Segment Start: Data for analysis

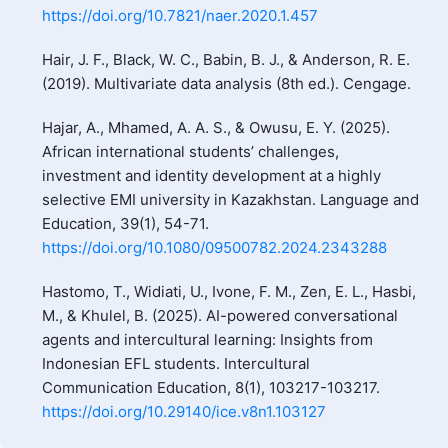
https://doi.org/10.7821/naer.2020.1.457
Hair, J. F., Black, W. C., Babin, B. J., & Anderson, R. E.
(2019). Multivariate data analysis (8th ed.). Cengage.
Hajar, A., Mhamed, A. A. S., & Owusu, E. Y. (2025).
African international students’ challenges,
investment and identity development at a highly
selective EMI university in Kazakhstan. Language and
Education, 39(1), 54-71.
https://doi.org/10.1080/09500782.2024.2343288
Hastomo, T., Widiati, U., Ivone, F. M., Zen, E. L., Hasbi,
M., & Khulel, B. (2025). AI-powered conversational
agents and intercultural learning: Insights from
Indonesian EFL students. Intercultural
Communication Education, 8(1), 103217-103217.
https://doi.org/10.29140/ice.v8n1.103127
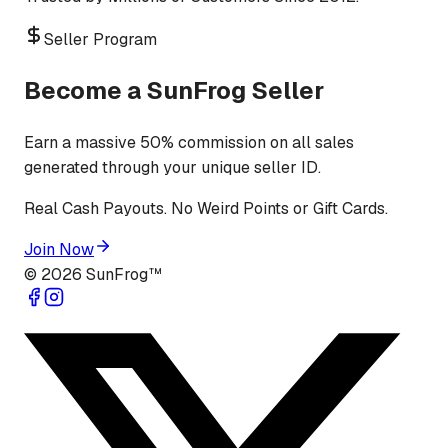
Seller Program
Become a SunFrog Seller
Earn a massive 50% commission on all sales
generated through your unique seller ID.
Real Cash Payouts. No Weird Points or Gift Cards.
Join Now
©
2026
SunFrog™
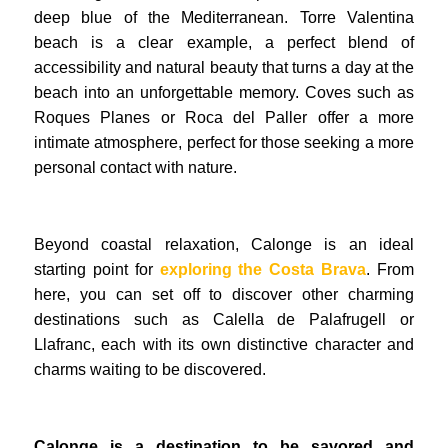
deep blue of the Mediterranean. Torre Valentina
beach is a clear example, a perfect blend of
accessibility and natural beauty that turns a day at the
beach into an unforgettable memory. Coves such as
Roques Planes or Roca del Paller offer a more
intimate atmosphere, perfect for those seeking a more
personal contact with nature.
Beyond coastal relaxation, Calonge is an ideal
starting point for
exploring the Costa Brava
. From
here, you can set off to discover other charming
destinations such as Calella de Palafrugell or
Llafranc, each with its own distinctive character and
charms waiting to be discovered.
Calonge is a destination to be savored and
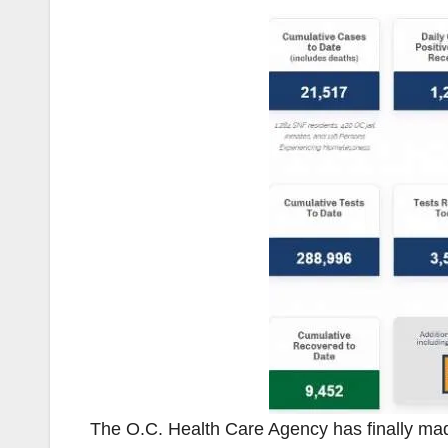
The O.C. Health Care Agency has finally m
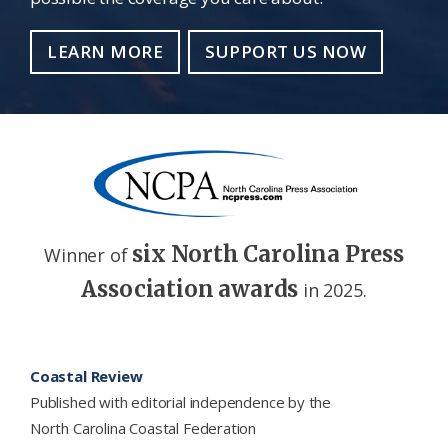
LEARN MORE
SUPPORT US NOW
six North Carolina Press
Winner of
Association awards
in 2025.
Footer
Coastal Review
Published with editorial independence by the
North Carolina Coastal Federation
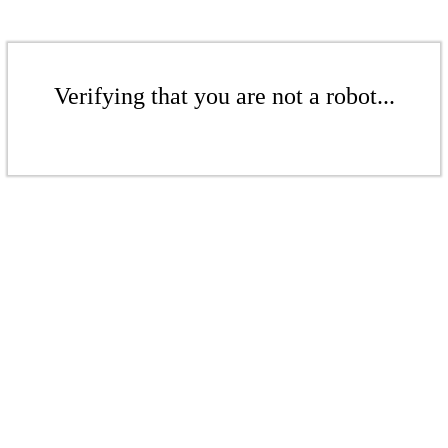
Verifying that you are not a robot...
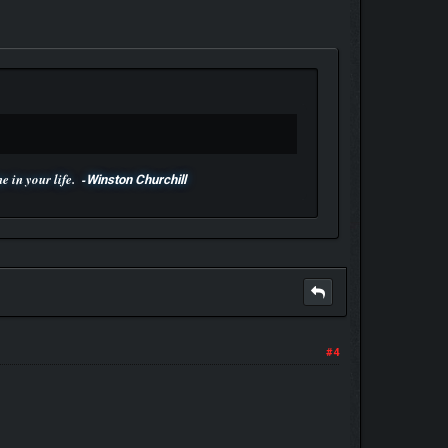
 in your life. -
Winston Churchill
#4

Segment End: Data for analysis

» **Problem to work on**:
Copy out every line of text that was read from the items above, word for word, leaving out the pictures themselves.

» **Response to the exercise**:
https://doi.org/10.7821/naer.2020.1.457
Hair, J. F., Black, W. C., Babin, B. J., & Anderson, R. E.
(2019). Multivariate data analysis (8th ed.). Cengage.
Hajar, A., Mhamed, A. A. S., & Owusu, E. Y. (2025).
African international students’ challenges,
investment and identity development at a highly
selective EMI university in Kazakhstan. Language and
Education, 39(1), 54-71.
https://doi.org/10.1080/09500782.2024.2343288
Hastomo, T., Widiati, U., Ivone, F. M., Zen, E. L., Hasbi,
M., & Khulel, B. (2025). AI-powered conversational
agents and intercultural learning: Insights from
Indonesian EFL students. Intercultural
Communication Education, 8(1), 103217-103217.
https://doi.org/10.29140/ice.v8n1.103127
Seller Program
Become a SunFrog Seller
Earn a massive 50% commission on all sales
generated through your unique seller ID.
Real Cash Payouts. No Weird Points or Gift Cards.
Join Now
©
2026
SunFrog™
deep blue of the Mediterranean. Torre Valentina
beach is a clear example, a perfect blend of
accessibility and natural beauty that turns a day at the
beach into an unforgettable memory. Coves such as
Roques Planes or Roca del Paller offer a more
intimate atmosphere, perfect for those seeking a more
personal contact with nature.
Beyond coastal relaxation, Calonge is an ideal
starting point for
exploring the Costa Brava
. From
here, you can set off to discover other charming
destinations such as Calella de Palafrugell or
Llafranc, each with its own distinctive character and
charms waiting to be discovered.
Calonge is a destination to be savored and
The O.C. Health Care Agency has finally m
LEARN MORE
SUPPORT US NOW
six North Carolina Press
Winner of
Association awards
in 2025.
Footer
Coastal Review
Published with editorial independence by the
North Carolina Coastal Federation
Verifying that you are not a robot...
 in your life. -
Winston Churchill
#4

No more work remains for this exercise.